Een weerspiegeling van deze situatie was te horen in de oproep van Khalid Khoja van de Syrische Nationale Raad (SNC) die enkele dagen geleden in de Turkse krant Today’s Zaman de internationale gemeenschap bijna smeekte om de SNC te steunen en te erkennen, „omdat het risico steeds groter wordt dat de oppositie in handen komt van militanten en militairen met uitschakeling van civiele groeperingen.”
Vandaar dat de Syrische oppositie recentelijk VN-bemiddelaar Kofi Annan bezwoer dat er in Syrië sprake was van een humanitaire ramp en dat de internationale gemeenschap diende in te grijpen. Daarbij werd verwezen naar de dramatische situatie in de stad Homs.

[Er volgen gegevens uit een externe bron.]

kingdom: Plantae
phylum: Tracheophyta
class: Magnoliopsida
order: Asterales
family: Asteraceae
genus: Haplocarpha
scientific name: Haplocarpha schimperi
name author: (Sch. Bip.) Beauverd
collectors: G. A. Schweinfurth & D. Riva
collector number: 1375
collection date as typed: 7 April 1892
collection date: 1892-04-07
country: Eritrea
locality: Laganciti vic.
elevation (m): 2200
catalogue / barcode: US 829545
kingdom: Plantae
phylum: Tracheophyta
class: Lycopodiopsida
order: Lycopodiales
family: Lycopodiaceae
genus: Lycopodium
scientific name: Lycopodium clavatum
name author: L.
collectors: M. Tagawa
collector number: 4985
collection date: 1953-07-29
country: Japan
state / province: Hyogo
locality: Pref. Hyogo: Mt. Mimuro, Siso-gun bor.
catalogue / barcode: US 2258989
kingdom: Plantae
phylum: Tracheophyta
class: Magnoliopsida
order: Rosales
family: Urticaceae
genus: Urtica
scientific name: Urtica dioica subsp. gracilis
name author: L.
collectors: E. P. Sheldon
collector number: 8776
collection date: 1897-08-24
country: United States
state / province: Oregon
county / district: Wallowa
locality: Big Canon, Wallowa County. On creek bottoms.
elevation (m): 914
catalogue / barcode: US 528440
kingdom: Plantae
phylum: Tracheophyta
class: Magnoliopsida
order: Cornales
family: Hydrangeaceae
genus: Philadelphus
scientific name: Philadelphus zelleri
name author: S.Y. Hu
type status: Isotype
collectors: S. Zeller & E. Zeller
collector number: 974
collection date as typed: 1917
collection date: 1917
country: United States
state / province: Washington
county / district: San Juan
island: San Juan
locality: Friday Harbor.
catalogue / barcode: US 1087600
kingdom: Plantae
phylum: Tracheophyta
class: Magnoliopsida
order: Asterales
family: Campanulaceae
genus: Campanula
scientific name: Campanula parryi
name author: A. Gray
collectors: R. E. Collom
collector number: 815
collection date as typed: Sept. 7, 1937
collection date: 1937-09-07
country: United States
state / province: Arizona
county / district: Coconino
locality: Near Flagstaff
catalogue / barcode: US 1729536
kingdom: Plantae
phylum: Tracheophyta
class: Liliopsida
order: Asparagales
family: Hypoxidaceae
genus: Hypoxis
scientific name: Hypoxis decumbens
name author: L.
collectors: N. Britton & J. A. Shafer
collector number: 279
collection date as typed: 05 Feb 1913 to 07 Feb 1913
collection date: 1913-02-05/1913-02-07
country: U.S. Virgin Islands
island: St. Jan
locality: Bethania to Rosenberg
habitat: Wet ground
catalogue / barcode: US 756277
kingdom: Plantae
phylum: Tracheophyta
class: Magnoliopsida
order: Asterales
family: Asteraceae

Maar juist in Homs blijkt het beeld verwarrend te zijn. Nu de kruitdampen enigszins zijn opgetrokken, komen er steeds meer tegenstrijdige berichten vanuit de stad. Verschillende analisten wijzen erop dat de gewapende oppositie in Homs het Syrische leger duidelijk heeft geprovoceerd met voortdurende aanvallen op leger- en politieposten die totaal niet gerelateerd waren aan de „bescherming van de burgerbevolking”, die uiteindelijk het slachtoffer werd.
Denktank Stratford komt na een zorgvuldige analyse van beeldmateriaal tot de conclusie dat „het Syrische regime getracht heeft bloedbaden in Homs zo veel mogelijk te beperken om het scenario te vermijden van een buitenlandse interventie op humanitaire gronden.”
Dat wist overigens niet de rauwe werkelijkheid uit dat er in Homs wekenlang sprake is geweest van hevig geweld over en weer.
Ondertussen rest de Syriërs zelf slechts de zorg om te overleven in een economisch deplorabele situatie waarin alles steeds schaarser en duurder wordt. Onder hen en met hen levend deel ik steeds vaker de visie van veel Syriërs dat de crisis in hun land allang zou kunnen zijn opgelost, ware het niet dat te veel buitenlandse krachten met hun eigen agenda’s dit blijkbaar wensen te voorkomen.